▸ **SET TASKS**
a. Repeat the part of the text on fact-checker funding that starts at "This is a triple" and ends at "M (state governments)".
b. List every line in the records that contains the string "grace".

## Begin TEXT EXTRACT

Total across all 16 federal states: ~€150-200 million/year.

5. Direct Financing of Fact-Checkers

The federal government directly finances fact-checking organizations:

  • Correctiv – receives funds from Federal Agency for Civic Education
  • dpa-Faktenchecks (Deutsche Presse-Agentur) – receives contracts from ministries
  • AFP Deutschland Faktencheck – also government contracts

Plus: Google and Meta additionally pay these fact-checkers for their work.

This means:

Correctiv is paid by:

  • The federal government (tax money)
  • Google (for fact-checks on YouTube)
  • Meta (for fact-checks on Facebook/Instagram)

This is a triple conflict of interest.

Total Calculation

  • €100 M (BPB)
  • €200 M (Demokratie leben!)
  • €300 M (BMI programs)
  • €150 M (state governments)
  • €50 M (direct fact-checker financing)
  • €700 M (other programs, research, infrastructure)

Total: ~€1.5 billion per year.

The money flows to hundreds of NGOs. Most left-progressive. Most with the same agenda: “Fight against the right.”

And “right” means: Everything that criticizes the government.

Correctiv – Germany’s Most Powerful Fact-Checker

Who is Correctiv?

Correctiv is a non-profit research platform, founded 2014.

Founder: David Schraven (former journalist at WAZ)

Self-description:

“Independent, non-profit research center for investigative journalism.”

Actual role:

Germany’s most powerful fact-checker with direct influence on Facebook, Instagram, Google.

The Financing

Correctiv claims to be “independent.”

But who pays?

From Correctiv’s own transparency report (2023):

Largest funders:

  • Schöpflin Foundation (Germany) – Several million over the years
  • Omidyar Network (USA, eBay founder Pierre Omidyar) – Millions
  • Google News Initiative – Hundreds of thousands
  • Facebook Journalism Project – Hundreds of thousands
  • Federal Agency for Civic Education – Project funds
  • State media authorities – Project funds

In other words:

Correctiv is financed by:

  • Tech platforms it’s supposed to monitor (Google, Facebook)

## End TEXT EXTRACT
## Begin EXERCISE INPUT

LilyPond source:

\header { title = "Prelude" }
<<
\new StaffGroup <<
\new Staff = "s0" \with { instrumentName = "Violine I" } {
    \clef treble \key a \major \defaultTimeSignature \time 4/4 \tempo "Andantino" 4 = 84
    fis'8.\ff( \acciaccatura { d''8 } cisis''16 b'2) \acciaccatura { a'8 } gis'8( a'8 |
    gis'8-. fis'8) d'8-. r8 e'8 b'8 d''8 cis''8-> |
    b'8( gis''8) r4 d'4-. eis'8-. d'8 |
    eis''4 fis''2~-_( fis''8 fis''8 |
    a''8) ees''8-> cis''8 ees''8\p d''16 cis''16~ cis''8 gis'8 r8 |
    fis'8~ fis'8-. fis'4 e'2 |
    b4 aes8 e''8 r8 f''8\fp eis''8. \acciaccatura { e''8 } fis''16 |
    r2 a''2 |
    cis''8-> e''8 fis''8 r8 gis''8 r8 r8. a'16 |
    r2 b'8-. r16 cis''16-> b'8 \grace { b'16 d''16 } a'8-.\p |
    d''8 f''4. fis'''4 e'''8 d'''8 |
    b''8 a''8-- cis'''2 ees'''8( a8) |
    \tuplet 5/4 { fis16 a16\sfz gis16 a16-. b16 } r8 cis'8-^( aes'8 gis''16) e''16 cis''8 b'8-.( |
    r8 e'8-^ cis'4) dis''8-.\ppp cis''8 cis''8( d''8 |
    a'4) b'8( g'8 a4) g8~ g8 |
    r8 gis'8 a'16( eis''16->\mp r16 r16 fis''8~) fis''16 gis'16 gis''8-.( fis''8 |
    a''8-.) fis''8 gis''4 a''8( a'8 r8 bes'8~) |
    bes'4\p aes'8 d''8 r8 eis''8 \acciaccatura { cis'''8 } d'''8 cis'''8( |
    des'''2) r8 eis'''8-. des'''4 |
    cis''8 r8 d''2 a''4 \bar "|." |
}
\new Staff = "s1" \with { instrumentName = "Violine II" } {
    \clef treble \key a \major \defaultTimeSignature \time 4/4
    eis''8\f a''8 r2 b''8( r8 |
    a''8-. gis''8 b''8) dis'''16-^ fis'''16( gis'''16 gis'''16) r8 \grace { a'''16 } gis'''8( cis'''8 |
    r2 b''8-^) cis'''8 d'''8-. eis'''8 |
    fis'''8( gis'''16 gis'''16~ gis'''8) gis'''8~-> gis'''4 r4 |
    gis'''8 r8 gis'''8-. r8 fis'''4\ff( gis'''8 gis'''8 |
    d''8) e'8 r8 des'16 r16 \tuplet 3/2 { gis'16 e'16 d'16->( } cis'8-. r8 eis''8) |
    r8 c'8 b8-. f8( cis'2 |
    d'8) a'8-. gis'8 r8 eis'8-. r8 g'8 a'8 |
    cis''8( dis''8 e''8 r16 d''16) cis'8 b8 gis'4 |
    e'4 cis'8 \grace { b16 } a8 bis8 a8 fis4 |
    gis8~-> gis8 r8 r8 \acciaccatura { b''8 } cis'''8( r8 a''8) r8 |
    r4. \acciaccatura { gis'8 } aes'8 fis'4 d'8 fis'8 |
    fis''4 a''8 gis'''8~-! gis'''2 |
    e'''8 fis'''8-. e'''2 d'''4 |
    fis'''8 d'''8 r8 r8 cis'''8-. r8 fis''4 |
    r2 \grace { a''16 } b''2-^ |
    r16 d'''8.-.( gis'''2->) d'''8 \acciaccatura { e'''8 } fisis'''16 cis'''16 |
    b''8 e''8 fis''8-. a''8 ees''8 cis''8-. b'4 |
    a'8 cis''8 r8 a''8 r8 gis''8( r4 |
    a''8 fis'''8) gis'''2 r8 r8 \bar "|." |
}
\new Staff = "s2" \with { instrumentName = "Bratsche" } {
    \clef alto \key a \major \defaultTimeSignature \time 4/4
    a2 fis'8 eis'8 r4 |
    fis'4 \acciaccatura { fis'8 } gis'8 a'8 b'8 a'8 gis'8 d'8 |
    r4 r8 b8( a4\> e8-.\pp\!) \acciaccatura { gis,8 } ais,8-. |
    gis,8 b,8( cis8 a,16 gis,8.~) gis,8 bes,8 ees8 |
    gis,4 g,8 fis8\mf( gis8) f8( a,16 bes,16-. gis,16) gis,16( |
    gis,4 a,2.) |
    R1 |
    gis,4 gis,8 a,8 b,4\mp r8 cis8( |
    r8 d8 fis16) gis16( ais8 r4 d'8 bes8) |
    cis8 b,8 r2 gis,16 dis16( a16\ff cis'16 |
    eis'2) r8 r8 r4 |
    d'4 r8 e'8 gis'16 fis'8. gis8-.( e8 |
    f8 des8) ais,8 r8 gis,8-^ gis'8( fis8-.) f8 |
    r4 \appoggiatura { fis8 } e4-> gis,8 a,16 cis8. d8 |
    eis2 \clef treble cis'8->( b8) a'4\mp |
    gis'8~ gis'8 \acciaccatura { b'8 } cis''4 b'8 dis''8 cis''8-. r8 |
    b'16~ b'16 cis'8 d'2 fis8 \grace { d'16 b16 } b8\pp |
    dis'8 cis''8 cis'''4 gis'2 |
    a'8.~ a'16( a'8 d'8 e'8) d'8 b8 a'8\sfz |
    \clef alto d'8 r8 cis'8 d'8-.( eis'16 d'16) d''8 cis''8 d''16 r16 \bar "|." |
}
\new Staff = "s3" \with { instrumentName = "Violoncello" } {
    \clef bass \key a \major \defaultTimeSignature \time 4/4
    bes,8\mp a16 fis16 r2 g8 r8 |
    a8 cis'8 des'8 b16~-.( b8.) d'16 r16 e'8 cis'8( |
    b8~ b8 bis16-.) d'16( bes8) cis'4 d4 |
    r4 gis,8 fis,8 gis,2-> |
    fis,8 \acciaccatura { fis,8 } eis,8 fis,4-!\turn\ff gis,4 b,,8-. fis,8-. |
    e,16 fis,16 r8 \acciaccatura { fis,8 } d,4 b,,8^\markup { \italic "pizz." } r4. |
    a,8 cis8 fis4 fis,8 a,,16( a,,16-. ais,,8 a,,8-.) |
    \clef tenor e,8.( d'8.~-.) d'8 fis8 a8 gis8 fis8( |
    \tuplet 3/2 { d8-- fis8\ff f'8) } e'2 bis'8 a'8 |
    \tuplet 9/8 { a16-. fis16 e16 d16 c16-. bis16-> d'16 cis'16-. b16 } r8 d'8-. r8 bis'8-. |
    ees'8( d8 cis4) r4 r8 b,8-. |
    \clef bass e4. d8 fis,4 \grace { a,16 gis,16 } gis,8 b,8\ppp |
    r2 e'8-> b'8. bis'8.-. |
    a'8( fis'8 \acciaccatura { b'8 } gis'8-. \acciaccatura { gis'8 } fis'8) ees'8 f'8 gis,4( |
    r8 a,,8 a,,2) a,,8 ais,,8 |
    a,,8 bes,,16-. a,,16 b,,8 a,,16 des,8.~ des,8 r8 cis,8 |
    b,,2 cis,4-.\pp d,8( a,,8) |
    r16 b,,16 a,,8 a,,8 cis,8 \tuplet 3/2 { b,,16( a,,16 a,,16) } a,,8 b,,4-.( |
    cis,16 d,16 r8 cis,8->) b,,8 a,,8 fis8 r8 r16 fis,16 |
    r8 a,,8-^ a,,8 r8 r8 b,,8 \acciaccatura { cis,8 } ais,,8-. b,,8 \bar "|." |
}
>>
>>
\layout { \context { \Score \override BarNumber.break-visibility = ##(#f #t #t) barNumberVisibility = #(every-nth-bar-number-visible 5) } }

## End EXERCISE INPUT

▸ **RESPONSES**
a.
This is a triple conflict of interest.

Total Calculation

  • €100 M (BPB)
  • €200 M (Demokratie leben!)
  • €300 M (BMI programs)
  • €150 M (state governments)

b.
    r2 b'8-. r16 cis''16-> b'8 \grace { b'16 d''16 } a'8-.\p |
    a''8-. gis''8 b''8) dis'''16-^ fis'''16( gis'''16 gis'''16) r8 \grace { a'''16 } gis'''8( cis'''8 |
    e'4 cis'8 \grace { b16 } a8 bis8 a8 fis4 |
    r2 \grace { a''16 } b''2-^ |
    b'16~ b'16 cis'8 d'2 fis8 \grace { d'16 b16 } b8\pp |
    \clef bass e4. d8 fis,4 \grace { a,16 gis,16 } gis,8 b,8\ppp |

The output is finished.